start SELECTED EXCERPT

L.A. Weekly: Was it a surprise that Stereolab asked you to tour with them?
Richard Swift: Yeah, it was, I have no idea how I got on their radar. I am a big fan of their music, so I feel really fortunate that they asked me to be on their tour. In the last couple of years, I’ve been able to tour with a lot of bands that I have a lot of respect for, and Stereolab’s definitely up there. It started a year ago touring with Wilco, and recording at their loft, making my little documentary films there, and now a year later touring with Stereolab. It’s surreal.
L.A. Weekly: Did you and Jeff Tweedy have a personal connection before he asked you to tour with Wilco?
Richard Swift: There’s a show in England called "Later With Jools Holland," and I was on the show when Wilco was on the show, and so was LCD Soundsystem, and a couple other English bands whose names I am not going to mention. Before I sang my song, Pat [Sansone] from Wilco came over and was like, “Hey Swift, I have your record and I really like it. I’m really happy that you’re here.” So we did our songs and were waiting around, because after the show the bands have the opportunity to re-record their song if they want. So this specific English band tried re-recording their song like five times, it was awful to begin with. So the Wilco guys and I were sitting around really annoyed, and Jeff and I were able to be old sarcastic American curmudgeons together, just like, “Oh, these young kids,” blah blah blah, and we had a couple beers- well, Jeff didn’t have any, he had diet cokes, but I had a couple beers. And we shot the shit, and I just chocked it up to being a cool experience, but five days later it was set that I would go on a month long tour with them across the states. Jeff was aware of my situation—at that point, I had been on the road for two or three years—so it was encouraging of him to ask me to come record at his studio. To have somebody I respect believe in what I was doing—it was a huge shot in the arm.
L.A. Weekly: Why did you decide to drop the "Ochoa" from your name?
Richard Swift: It has to do with me never being completely comfortable with that last name… It gets more into personal family stuff. But Swift is my middle name and my mother’s maiden name, and it was what my mother wanted my first name to be. I was raised, for a large part of my life, by my grandfather Clifford Swift, and he was quite a phenomenal piano player when he was younger. But his family got sick of him practicing all the time, and kind of crushed his spirit and told him not to play anymore, so part of me feels like I’m carrying on that legacy for him, doing something he would’ve liked to do but never had the chance.

end SELECTED EXCERPT
start DATASET RECORDS

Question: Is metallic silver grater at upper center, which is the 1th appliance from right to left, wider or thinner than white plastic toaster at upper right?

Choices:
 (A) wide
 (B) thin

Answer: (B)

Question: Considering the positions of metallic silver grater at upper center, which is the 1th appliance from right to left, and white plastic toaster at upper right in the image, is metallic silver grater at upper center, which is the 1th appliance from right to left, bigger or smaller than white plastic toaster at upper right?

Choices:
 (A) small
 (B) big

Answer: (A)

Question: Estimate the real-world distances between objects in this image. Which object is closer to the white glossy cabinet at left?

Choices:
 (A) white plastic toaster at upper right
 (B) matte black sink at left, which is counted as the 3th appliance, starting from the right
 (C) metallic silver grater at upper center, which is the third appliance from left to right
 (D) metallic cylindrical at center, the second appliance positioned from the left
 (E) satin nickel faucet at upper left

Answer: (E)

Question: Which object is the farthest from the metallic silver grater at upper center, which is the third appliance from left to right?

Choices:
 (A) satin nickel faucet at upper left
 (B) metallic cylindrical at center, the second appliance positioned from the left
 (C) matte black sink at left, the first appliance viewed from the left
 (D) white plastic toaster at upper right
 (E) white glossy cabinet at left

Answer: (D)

end DATASET RECORDS
start DATASET RECORDS

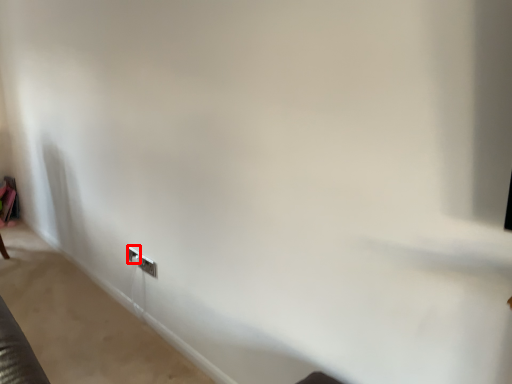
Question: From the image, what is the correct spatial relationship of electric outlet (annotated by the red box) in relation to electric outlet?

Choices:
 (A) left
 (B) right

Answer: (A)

end DATASET RECORDS
start DATASET RECORDS

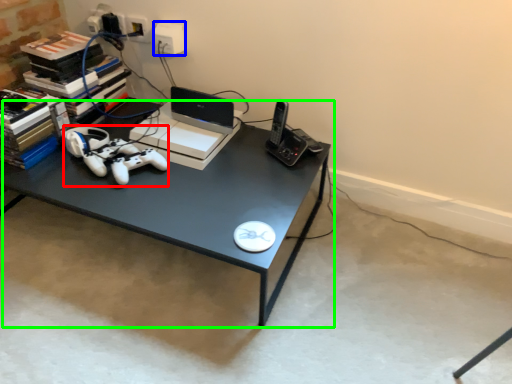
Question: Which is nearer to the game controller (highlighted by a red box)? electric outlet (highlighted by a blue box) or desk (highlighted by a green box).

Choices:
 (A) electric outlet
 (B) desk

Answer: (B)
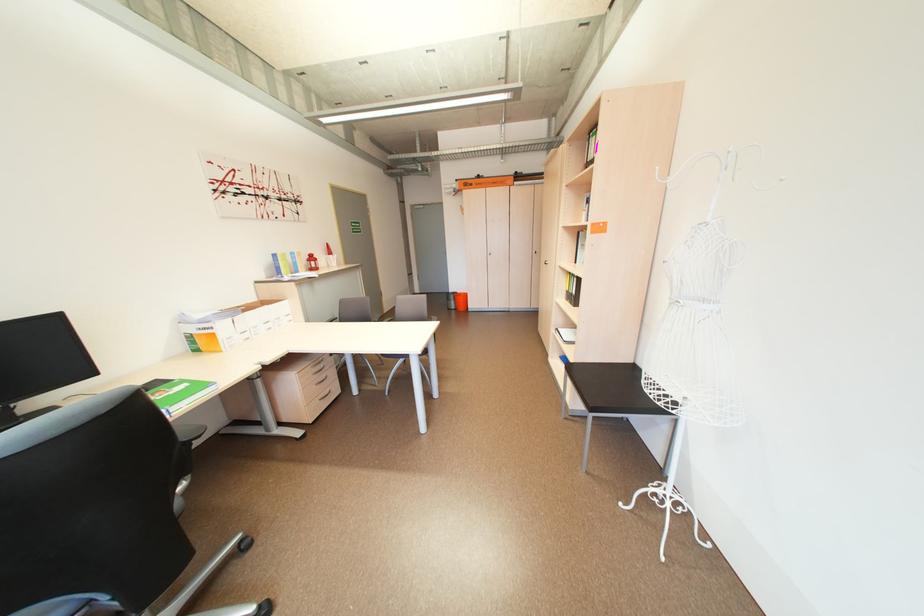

end DATASET RECORDS

EXERCISES TO COMPLETE:
- 1) Reproduce the part of the Richard Swift interview that opens with the words containing "Richard Swift: Yeah, it" and closes with "Stereolab. It’s surreal.".
- 2) Write out the part of the records that opens with the line containing "Question: Which object" and closes with the line containing "(E) white glossy cabinet at left".

OUTPUTS FOR THE TASKS:
- 1)
Richard Swift: Yeah, it was, I have no idea how I got on their radar. I am a big fan of their music, so I feel really fortunate that they asked me to be on their tour. In the last couple of years, I’ve been able to tour with a lot of bands that I have a lot of respect for, and Stereolab’s definitely up there. It started a year ago touring with Wilco, and recording at their loft, making my little documentary films there, and now a year later touring with Stereolab. It’s surreal.

- 2)
Question: Which object is the farthest from the metallic silver grater at upper center, which is the third appliance from left to right?

Choices:
 (A) satin nickel faucet at upper left
 (B) metallic cylindrical at center, the second appliance positioned from the left
 (C) matte black sink at left, the first appliance viewed from the left
 (D) white plastic toaster at upper right
 (E) white glossy cabinet at left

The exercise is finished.